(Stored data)
%%

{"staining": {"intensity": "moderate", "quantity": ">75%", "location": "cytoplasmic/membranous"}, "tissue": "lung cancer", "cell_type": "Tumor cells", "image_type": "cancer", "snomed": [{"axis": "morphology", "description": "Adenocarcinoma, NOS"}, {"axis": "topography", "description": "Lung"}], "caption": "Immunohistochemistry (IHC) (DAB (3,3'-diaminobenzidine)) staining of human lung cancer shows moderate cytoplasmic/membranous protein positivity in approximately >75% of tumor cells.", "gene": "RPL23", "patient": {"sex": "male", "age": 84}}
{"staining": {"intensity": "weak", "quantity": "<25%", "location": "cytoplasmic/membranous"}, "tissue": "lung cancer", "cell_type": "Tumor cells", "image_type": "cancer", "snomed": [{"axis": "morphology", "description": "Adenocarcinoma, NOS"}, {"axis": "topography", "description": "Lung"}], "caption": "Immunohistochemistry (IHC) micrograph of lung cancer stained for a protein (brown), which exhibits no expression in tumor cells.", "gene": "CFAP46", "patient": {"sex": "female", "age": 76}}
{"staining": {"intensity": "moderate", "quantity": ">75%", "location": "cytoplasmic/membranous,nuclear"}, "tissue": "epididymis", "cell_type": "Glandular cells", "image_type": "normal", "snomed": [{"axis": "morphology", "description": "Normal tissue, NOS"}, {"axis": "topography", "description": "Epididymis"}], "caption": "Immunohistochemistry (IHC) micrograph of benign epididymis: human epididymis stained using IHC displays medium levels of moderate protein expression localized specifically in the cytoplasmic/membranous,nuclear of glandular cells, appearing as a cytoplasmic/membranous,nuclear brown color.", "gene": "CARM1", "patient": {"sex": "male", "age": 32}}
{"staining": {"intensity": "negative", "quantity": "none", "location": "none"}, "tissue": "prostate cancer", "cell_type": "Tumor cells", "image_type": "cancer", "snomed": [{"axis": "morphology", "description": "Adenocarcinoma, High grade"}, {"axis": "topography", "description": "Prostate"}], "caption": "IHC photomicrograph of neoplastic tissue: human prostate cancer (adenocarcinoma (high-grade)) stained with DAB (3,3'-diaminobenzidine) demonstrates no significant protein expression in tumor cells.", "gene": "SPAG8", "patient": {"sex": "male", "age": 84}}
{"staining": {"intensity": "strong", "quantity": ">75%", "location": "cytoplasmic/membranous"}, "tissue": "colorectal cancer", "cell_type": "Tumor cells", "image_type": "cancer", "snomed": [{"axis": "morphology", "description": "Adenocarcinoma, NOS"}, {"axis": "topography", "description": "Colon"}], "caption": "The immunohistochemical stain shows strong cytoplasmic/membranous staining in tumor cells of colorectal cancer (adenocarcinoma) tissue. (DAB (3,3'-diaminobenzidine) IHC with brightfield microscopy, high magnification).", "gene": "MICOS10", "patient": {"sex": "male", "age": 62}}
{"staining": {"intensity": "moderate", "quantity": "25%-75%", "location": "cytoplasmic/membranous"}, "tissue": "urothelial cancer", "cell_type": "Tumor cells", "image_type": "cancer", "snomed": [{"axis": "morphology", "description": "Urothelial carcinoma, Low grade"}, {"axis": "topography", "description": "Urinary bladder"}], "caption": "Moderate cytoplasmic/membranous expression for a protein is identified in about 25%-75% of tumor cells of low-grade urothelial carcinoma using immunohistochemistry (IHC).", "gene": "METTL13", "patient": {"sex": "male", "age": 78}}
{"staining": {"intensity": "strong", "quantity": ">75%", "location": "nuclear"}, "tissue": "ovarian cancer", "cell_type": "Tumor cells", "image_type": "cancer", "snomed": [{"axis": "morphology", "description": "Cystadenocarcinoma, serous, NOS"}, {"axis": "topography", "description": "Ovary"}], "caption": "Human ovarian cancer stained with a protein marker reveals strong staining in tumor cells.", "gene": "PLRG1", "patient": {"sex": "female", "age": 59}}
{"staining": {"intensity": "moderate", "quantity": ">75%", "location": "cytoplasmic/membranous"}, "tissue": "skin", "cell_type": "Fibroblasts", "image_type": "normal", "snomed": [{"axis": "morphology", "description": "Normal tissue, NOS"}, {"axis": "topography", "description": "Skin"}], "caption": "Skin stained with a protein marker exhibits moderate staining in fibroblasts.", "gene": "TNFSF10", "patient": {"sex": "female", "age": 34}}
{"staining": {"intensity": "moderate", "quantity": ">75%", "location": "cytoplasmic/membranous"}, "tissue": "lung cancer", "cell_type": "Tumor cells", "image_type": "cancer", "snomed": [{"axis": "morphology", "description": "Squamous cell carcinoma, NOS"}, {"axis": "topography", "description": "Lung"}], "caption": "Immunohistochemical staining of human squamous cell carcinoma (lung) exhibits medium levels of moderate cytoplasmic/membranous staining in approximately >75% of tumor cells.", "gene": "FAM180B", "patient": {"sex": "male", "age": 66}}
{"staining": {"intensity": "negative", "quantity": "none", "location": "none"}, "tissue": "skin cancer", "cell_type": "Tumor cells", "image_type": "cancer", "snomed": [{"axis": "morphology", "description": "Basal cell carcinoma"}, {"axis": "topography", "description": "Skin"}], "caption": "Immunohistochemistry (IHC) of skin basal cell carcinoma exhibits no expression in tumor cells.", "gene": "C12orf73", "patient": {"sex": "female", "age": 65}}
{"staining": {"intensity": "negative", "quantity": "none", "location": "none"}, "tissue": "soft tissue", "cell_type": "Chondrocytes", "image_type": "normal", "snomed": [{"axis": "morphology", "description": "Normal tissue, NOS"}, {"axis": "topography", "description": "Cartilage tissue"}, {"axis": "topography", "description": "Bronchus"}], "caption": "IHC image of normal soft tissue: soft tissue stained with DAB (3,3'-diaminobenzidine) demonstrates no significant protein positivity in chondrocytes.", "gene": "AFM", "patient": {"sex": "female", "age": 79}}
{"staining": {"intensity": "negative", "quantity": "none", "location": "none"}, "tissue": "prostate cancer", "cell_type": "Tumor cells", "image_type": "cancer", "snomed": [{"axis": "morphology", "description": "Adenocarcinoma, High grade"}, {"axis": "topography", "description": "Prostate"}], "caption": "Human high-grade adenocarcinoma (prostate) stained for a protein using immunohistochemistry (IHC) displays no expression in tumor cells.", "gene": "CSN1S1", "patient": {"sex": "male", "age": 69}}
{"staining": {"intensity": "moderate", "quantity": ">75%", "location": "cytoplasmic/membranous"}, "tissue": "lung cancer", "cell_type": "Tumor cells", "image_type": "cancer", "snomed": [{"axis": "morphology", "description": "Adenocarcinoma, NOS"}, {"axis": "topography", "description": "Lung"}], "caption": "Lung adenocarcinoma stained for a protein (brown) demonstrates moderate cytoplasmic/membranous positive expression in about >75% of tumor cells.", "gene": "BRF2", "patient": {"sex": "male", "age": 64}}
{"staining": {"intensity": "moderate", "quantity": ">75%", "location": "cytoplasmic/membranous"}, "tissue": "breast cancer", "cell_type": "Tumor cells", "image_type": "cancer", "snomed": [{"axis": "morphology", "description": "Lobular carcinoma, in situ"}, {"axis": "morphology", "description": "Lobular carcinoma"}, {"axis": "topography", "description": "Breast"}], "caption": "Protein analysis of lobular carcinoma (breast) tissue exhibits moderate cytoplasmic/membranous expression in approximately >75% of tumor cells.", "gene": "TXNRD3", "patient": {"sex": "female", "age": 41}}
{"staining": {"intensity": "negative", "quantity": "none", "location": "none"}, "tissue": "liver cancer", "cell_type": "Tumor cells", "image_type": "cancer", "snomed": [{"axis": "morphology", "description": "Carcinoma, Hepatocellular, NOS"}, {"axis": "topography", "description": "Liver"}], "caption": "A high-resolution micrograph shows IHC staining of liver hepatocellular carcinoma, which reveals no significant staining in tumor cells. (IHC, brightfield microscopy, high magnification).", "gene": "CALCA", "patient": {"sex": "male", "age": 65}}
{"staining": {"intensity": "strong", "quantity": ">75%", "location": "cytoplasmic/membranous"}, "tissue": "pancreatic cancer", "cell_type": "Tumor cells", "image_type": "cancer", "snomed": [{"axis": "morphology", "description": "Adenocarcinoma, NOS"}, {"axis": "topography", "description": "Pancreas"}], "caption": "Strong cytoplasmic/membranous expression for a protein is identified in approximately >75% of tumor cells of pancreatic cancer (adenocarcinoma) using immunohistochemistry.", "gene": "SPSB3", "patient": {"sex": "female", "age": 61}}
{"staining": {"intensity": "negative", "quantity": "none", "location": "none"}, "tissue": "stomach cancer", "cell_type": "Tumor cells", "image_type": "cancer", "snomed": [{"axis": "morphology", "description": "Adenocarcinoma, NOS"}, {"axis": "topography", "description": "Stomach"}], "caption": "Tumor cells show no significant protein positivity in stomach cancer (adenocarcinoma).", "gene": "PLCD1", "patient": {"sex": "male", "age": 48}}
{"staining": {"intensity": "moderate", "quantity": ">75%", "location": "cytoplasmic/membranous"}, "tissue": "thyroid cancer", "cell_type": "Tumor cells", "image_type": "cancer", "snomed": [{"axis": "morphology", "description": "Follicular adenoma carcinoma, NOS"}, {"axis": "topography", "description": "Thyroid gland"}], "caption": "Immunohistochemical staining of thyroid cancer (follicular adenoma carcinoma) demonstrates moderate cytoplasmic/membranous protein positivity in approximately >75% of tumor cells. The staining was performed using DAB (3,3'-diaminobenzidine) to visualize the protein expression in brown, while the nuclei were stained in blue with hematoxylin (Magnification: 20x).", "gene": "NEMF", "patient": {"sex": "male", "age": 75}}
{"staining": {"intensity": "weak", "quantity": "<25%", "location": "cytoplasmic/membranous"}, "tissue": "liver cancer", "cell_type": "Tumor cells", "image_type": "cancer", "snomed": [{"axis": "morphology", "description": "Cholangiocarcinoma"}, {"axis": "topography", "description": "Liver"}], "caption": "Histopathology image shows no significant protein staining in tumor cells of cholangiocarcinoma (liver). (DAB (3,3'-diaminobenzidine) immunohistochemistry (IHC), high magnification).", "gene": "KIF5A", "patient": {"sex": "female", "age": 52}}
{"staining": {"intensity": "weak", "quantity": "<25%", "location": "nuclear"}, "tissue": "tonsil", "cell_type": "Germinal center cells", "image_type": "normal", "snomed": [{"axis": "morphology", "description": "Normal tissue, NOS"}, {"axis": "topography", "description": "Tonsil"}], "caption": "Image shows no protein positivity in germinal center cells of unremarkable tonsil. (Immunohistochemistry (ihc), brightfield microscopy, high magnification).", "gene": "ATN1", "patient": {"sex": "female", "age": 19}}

%%

_Instructions to follow_
Go to the line with "adenocarcinoma stained for" in the entries above and repeat every line from there through the line with "high-resolution micrograph shows", exactly and with no other text.

_Result below_
{"staining": {"intensity": "moderate", "quantity": ">75%", "location": "cytoplasmic/membranous"}, "tissue": "lung cancer", "cell_type": "Tumor cells", "image_type": "cancer", "snomed": [{"axis": "morphology", "description": "Adenocarcinoma, NOS"}, {"axis": "topography", "description": "Lung"}], "caption": "Lung adenocarcinoma stained for a protein (brown) demonstrates moderate cytoplasmic/membranous positive expression in about >75% of tumor cells.", "gene": "BRF2", "patient": {"sex": "male", "age": 64}}
{"staining": {"intensity": "moderate", "quantity": ">75%", "location": "cytoplasmic/membranous"}, "tissue": "breast cancer", "cell_type": "Tumor cells", "image_type": "cancer", "snomed": [{"axis": "morphology", "description": "Lobular carcinoma, in situ"}, {"axis": "morphology", "description": "Lobular carcinoma"}, {"axis": "topography", "description": "Breast"}], "caption": "Protein analysis of lobular carcinoma (breast) tissue exhibits moderate cytoplasmic/membranous expression in approximately >75% of tumor cells.", "gene": "TXNRD3", "patient": {"sex": "female", "age": 41}}
{"staining": {"intensity": "negative", "quantity": "none", "location": "none"}, "tissue": "liver cancer", "cell_type": "Tumor cells", "image_type": "cancer", "snomed": [{"axis": "morphology", "description": "Carcinoma, Hepatocellular, NOS"}, {"axis": "topography", "description": "Liver"}], "caption": "A high-resolution micrograph shows IHC staining of liver hepatocellular carcinoma, which reveals no significant staining in tumor cells. (IHC, brightfield microscopy, high magnification).", "gene": "CALCA", "patient": {"sex": "male", "age": 65}}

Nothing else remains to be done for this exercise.